Tu sei qui: Portale PIAZZA 1 BIBLIOTECA Adriano Napoli, Memoria dell’albero capovolto, Lampi di Stampa, 2010

Adriano Napoli, Memoria dell’albero capovolto, Lampi di Stampa, 2010

Antonio Spagnuolo

A volte la realtà ci oltrepassa con segni indescrivibili ed accenni che lasciano ferite incisive e sanguinanti, ma la memoria è capace di plasmare le lacerazioni per poter ripetere all’infinito il calore della solitudine.

“L’inizio del mondo/ è una strada ondulata/ una fila silente di lecci/ che asciugano leggeri/ nella nebbia/ il sudore della notte./ Io sono qui/ senza bussole né calvari/ vestito del mio niente/ un filo d’erba/ masticato dal tempo.”

Un mondo , quello di Adriano Napoli, contrassegnato dalle immagini colorate delle vegetazioni, degli animali, dei giorni trascorsi nella contemplazione dei rigori invernali o delle primavere segretamente fiorite. Un mondo che si immobilizza nel sogno, tra il silenzio o il fragore del mare, fra terrazze assolate ove le fanciulle attesero con ansia il trascorrere delle loro illusioni, o in una spiaggia affollata nel rincorrere il divenire del Tempo ai margini di una luce abbagliante.

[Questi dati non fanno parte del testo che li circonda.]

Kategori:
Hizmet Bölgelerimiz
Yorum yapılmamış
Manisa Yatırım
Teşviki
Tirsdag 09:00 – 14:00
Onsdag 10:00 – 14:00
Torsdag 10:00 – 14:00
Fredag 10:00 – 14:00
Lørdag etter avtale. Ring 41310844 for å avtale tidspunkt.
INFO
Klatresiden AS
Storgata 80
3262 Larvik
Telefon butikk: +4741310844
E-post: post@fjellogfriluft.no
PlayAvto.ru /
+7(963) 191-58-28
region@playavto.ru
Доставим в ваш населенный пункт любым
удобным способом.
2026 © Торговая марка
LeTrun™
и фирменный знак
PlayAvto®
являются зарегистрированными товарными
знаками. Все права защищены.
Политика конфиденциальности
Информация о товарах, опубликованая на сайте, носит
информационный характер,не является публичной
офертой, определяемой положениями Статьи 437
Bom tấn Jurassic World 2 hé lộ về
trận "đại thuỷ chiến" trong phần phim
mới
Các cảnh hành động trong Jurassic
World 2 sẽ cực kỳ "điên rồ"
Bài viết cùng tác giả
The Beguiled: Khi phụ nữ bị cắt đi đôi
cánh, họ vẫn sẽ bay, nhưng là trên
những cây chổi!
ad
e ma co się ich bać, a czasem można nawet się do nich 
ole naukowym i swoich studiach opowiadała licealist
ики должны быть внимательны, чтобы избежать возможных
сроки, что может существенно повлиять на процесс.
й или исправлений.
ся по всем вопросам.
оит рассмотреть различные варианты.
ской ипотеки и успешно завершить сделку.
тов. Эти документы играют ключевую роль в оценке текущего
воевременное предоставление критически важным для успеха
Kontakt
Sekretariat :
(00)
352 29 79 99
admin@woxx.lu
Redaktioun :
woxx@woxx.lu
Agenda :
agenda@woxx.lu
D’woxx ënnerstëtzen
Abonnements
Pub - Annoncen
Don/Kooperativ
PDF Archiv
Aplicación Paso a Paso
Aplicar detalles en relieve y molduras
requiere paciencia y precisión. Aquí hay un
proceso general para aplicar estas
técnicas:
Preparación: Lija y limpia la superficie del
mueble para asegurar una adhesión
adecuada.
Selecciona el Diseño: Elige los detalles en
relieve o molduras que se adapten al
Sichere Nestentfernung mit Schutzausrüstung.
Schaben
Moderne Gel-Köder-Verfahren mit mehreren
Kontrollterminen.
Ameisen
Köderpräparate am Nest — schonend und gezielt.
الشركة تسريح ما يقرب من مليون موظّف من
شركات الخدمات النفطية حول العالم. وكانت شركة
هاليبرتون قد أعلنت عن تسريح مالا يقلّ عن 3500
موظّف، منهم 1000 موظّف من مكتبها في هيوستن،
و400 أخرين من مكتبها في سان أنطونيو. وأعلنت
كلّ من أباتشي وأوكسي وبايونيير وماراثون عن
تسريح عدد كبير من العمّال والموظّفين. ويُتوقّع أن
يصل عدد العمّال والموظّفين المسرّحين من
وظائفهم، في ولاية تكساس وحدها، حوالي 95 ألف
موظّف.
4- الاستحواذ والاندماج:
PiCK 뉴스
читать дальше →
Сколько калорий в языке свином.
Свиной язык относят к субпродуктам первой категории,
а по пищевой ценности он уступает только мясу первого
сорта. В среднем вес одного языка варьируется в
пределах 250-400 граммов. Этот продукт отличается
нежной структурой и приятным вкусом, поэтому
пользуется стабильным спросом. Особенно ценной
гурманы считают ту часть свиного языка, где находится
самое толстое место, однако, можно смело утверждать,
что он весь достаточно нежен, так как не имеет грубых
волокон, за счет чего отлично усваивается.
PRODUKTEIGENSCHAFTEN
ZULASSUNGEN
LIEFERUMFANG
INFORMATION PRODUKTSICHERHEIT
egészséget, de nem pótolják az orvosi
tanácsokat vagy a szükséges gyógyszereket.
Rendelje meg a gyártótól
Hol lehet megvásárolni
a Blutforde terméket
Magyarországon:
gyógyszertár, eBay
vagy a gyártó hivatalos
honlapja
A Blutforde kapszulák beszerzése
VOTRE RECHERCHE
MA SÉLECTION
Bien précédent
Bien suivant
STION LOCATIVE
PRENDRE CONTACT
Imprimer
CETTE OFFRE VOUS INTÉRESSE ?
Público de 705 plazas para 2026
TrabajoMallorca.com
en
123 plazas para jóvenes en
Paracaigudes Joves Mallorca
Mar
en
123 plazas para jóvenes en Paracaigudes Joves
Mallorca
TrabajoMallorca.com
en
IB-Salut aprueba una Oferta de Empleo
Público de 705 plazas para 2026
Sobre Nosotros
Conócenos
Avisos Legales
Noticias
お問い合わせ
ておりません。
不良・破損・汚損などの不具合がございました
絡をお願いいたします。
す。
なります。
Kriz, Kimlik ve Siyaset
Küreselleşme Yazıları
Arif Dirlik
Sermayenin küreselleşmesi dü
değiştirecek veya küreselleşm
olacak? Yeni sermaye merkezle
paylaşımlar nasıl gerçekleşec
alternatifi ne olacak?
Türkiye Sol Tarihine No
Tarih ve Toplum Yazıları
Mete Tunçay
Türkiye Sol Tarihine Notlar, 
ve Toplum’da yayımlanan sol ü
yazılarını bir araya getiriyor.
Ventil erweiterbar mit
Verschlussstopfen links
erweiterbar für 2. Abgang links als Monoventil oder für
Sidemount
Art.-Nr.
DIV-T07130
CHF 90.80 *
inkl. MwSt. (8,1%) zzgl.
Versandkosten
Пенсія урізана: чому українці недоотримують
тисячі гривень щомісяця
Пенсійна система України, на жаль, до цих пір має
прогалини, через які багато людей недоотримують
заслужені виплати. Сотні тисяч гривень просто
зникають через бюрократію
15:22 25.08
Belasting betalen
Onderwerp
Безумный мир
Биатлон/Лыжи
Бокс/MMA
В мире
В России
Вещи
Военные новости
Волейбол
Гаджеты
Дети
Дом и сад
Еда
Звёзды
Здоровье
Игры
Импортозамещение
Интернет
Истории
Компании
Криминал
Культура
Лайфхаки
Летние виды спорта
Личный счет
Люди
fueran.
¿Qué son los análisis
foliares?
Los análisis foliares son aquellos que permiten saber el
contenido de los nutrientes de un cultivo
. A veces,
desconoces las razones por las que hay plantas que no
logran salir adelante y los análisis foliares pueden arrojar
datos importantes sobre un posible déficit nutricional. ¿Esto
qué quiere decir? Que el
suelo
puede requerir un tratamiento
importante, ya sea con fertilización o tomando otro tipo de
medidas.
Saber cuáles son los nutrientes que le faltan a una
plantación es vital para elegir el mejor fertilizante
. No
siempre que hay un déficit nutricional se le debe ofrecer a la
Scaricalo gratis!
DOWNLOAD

Sentimenti provati, angosce vissute,  passioni incontrate e soffocate, germogli di rinascita ed ipotetiche variazioni, invocazioni di armonie e  miraggi d’amore, costituiscono il sottofondo di un canto tutto teso prepotentemente a quei frammenti di vissuto, sottratti con inquieta partecipazione all’ombra dell’ignoto.

Qui una forte intensità metaforica mostra il suo fascino, avvolta spesso da una malinconia che distingue il canto, come un fluire dei versi prima nella psiche e poi sulla pagina, quasi mosaico lirico delle trasparenze e delle vibrazioni di una rifrazione.

“Ora vi chiedo, portatemi via,/ la luce del giardino è insostenibile/ come la bellezza, ferisce gli occhi,/ fuggono le lucertole tra le crepe/ e i mattoni della casa diroccata./ Cercavo parole imperfette,/ da pronunciare con desiderio,/ non questa impalpabile eternità/ di alberi e acque che salgono/ alle sorgenti, nell’ombra dell’origine./ Ma prima lasciatemi cercare in questo verde/ ancora acerbo, qui si nasconde, è certo,/ la sagoma smagliante del primo fico,/ quello che annuncia il colore/ di un tempo nuovo, dove l’amore e il sangue/ si confondono in un'unica ferita.”

Una elegia che cerca l’essenza, gli squarci, il lampeggiare dell’indefinito per contemplare i misteri.